Mehr Anerkennung geht nicht
05.11.2024 Politik, SarmenstorfDie Sarmenstorferin Lilo Baur erhielt die höchste Auszeichnung der Schweiz in Bühnenkünsten
Höher hinaus geht es kaum. Lilo Baur, Schauspielerin und Regisseurin mit Wurzeln in Sarmenstorf, wurde im Theater Casino Zug riesig gefeiert.
...Die Sarmenstorferin Lilo Baur erhielt die höchste Auszeichnung der Schweiz in Bühnenkünsten
Höher hinaus geht es kaum. Lilo Baur, Schauspielerin und Regisseurin mit Wurzeln in Sarmenstorf, wurde im Theater Casino Zug riesig gefeiert.
Daniel Marti
Bei der Preisübergabe liess es Lilo Baur so richtig krachen. Sie rockte die Bühne, legte ein Tänzchen aufs Parkett, liess sich richtig feiern und genoss den tosenden Applaus sichtlich. Und dies nicht nur bei der Übergabe des so wertvollen Rings, den sie stolz an ihrem Finger allen präsentierte. Lilo Baur strahlte vor, während und nach der Preisverleihung. «Das ist ein wunderbarer Abend. Dieser Preis ist für mich eine grosse Ehre und Anerkennung für meinen Beruf», freute sie sich.
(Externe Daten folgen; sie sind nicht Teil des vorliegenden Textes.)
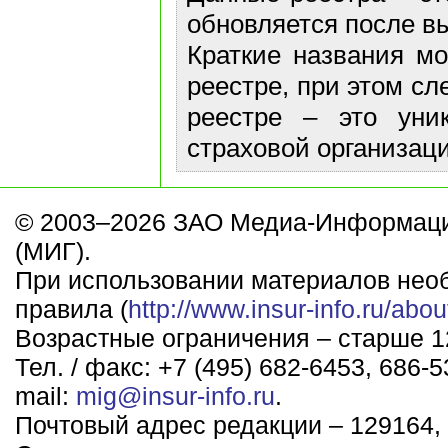
обновляется после в
Краткие названия м
реестре, при этом сл
реестре – это уни
страховой организаци
© 2003–2026 ЗАО Медиа-Информаци
(МИГ).
При использовании материалов нео
правила (
http://www.insur-info.ru/abou
Возрастные ограничения – старше 12
Тел. / факс: +7 (495) 682-6453, 686-5
mail:
mig@insur-info.ru
.
Почтовый адрес редакции – 129164,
«Schweizer Grand Prix Darstellende Künste / Hans-Reinhart-Ring 2024». Dies ist der offizielle Name und dies ist die höchste Auszeichnung der Schweiz in den Bühnenkünsten. Sie wird vom Bundesamt für Kultur in Kooperation mit der Schweizerischen Gesellschaft für Theaterkultur verliehen. Mehr Anerkennung geht nicht – und die hat Lilo Baur redlich verdient. Dies betonte auch Bundesrat Ignazio Cassis in seiner Festrede. Für ihn sind Künstlerinnen und Künstler Botschafter und Brückenbauer. Dies sei umso wertvoller, weil die Schweiz von verschiedenen Gebieten und Regionen geprägt ist. Bundesrat Cassis: «Wir sind stolz auf die Impulse, die uns die Kunstschaffenden immer wieder geben.»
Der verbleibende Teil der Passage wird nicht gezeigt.